The bill will now go to the Senate, where the pro-life side expects to turn things around as it did in 2018.
Immediately after the vote, pro-life groups and Catholic bishops went to Twitter to protest the decision. Bishop Sergio Buenanueva of San Francisco wrote: “It’s clear that the worst of this 2020 is not COVID-19.”
On the eve of the vote the bill had been modified to try to secure a majority. The two major changes were allowing for institutional conscience objection, though private hospitals that refuse to provide abortions will have to “pay for expenses” a patient has to incur to get an abortion at another place.
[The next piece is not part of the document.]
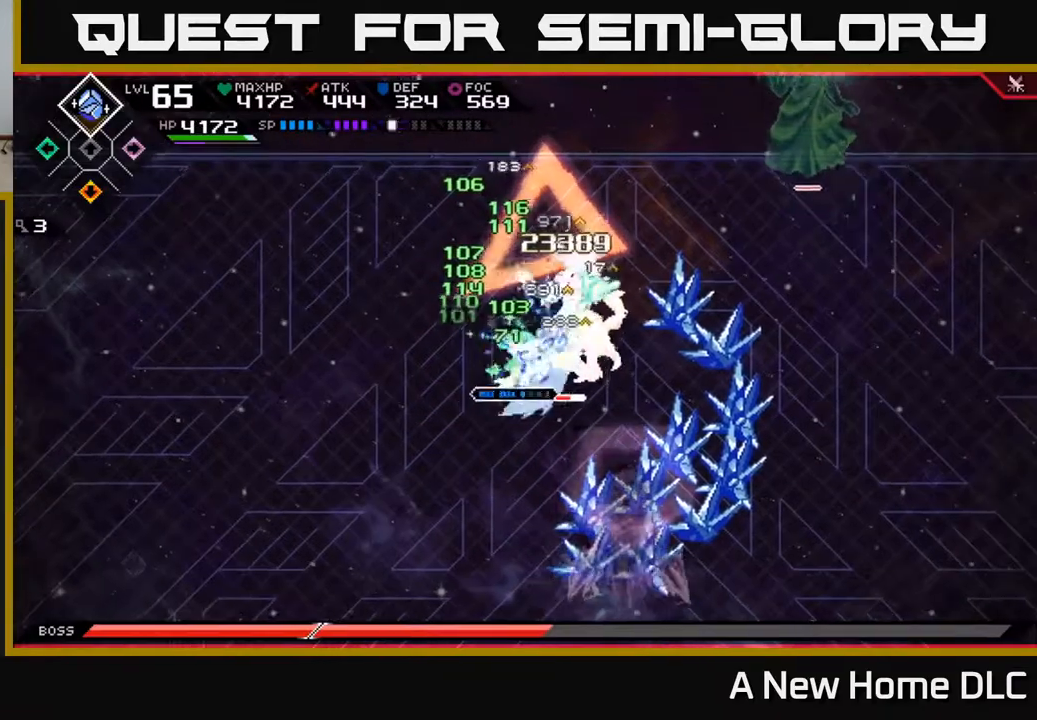
{"buttons": [], "left_stick": "center", "right_stick": "right", "events": [[33, "R2", "down"], [67, "right_stick", "right"], [233, "R2", "up"]]}
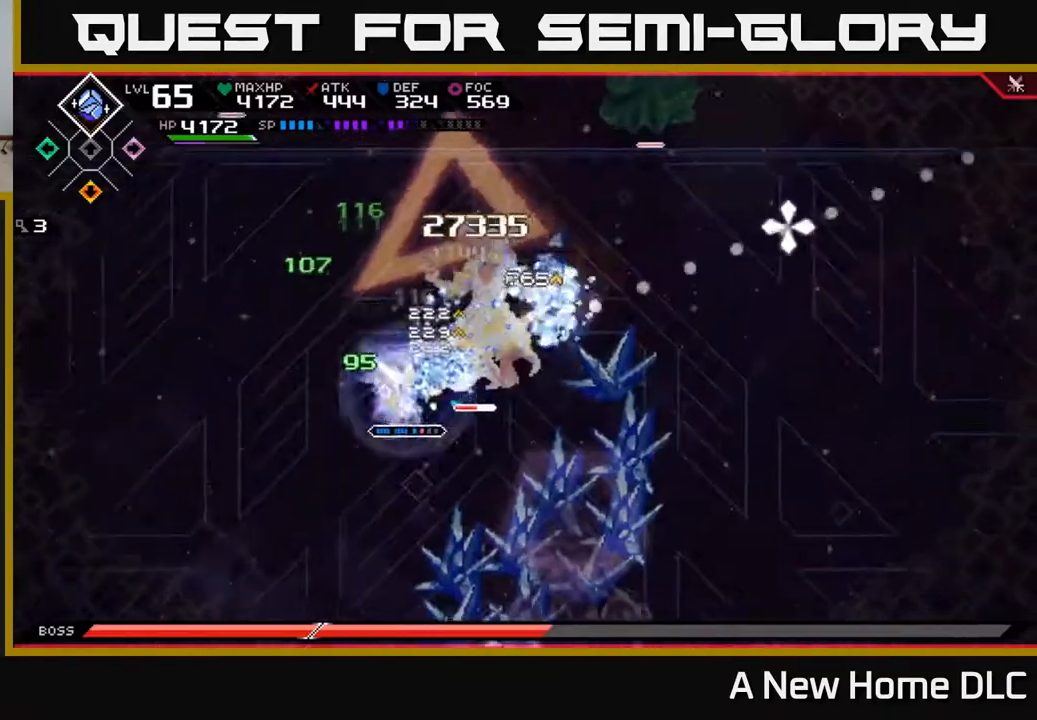
{"buttons": ["X"], "left_stick": "right", "right_stick": "center", "events": [[100, "left_stick", "up-right"], [100, "right_stick", "up-right"], [200, "L1", "down"], [200, "right_stick", "center"], [250, "X", "down"], [317, "L1", "up"], [350, "X", "up"], [350, "left_stick", "right"], [417, "X", "down"]]}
In addition, girls under 13 who want an abortion will need the consent of at least one of their parents, and those under 16 will need the “written consent” of an adult.
By pushing to legalize abortion, President Alberto Fernandez is fulfilling a campaign promise, but many have argued that the year in which he imposed the world’s longest COVID-19 quarantine to “save lives” is not the time to push forward a medical procedure that would further burden local hospitals.
Unidad Provida, a coalition of pro-life organization, had invited people to demonstrate in front of Congress on Thursday because “this aberrant law is a law against the people as a whole.”
“With a combination of anger at the president’s contempt for life and enthusiasm for the trust given in the overwhelming strength of #LaMayoríaCeleste [the light blue majority, referring to the color used by the pro-life movement], pro-lifers will go to the streets to demand the rejection of the abortion law,” and demanding “policies that contemplate the care of the two lives that are at stake in a vulnerable pregnancy.”
The day before the debate began, there was an inter-religious prayer service attended by Catholic bishops and representatives of Argentina’s Jewish Association, the Syriac Orthodox Church, the Argentine Islamic Center, the Baptist Evangelical Convention of Argentina, the Institute for Religious Dialogue and the Christian Alliance of Evangelical Churches.
Cardinal Mario Poli, handpicked by Pope Francis as his successor in as archbishop of Buenos Aires, said that different faiths were coming together for what “fundamentally binds us, as is the case of the life to be born and the conviction of the inviolability of all human life.”
“We cannot escape the commitment to lend our voice to the most fragile and vulnerable such as the innocent yet to be born, because no one has the right to cut off their participation in the festival of life,” he said.
Poli then quoted Francis in saying that “The defense of the innocent who has not been born, for example, must be clear, firm and passionate, because there the dignity of human life, always sacred, is at stake.”
Francis has gotten involved in the Argentinian abortion debate, referring to the legalization of abortion is his home country at least three times in recent weeks.
In a Nov. 22 letter to a group of pro-life women, Francis argued that the issue of abortion “is not primarily a religious matter but a matter of human ethics, preceding any religious confession.”
“And it’s good for us to ask two questions,” he wrote. “Is it fair to eliminate a human life to resolve a problem? Is it fair to hire a hitman to resolve a problem?”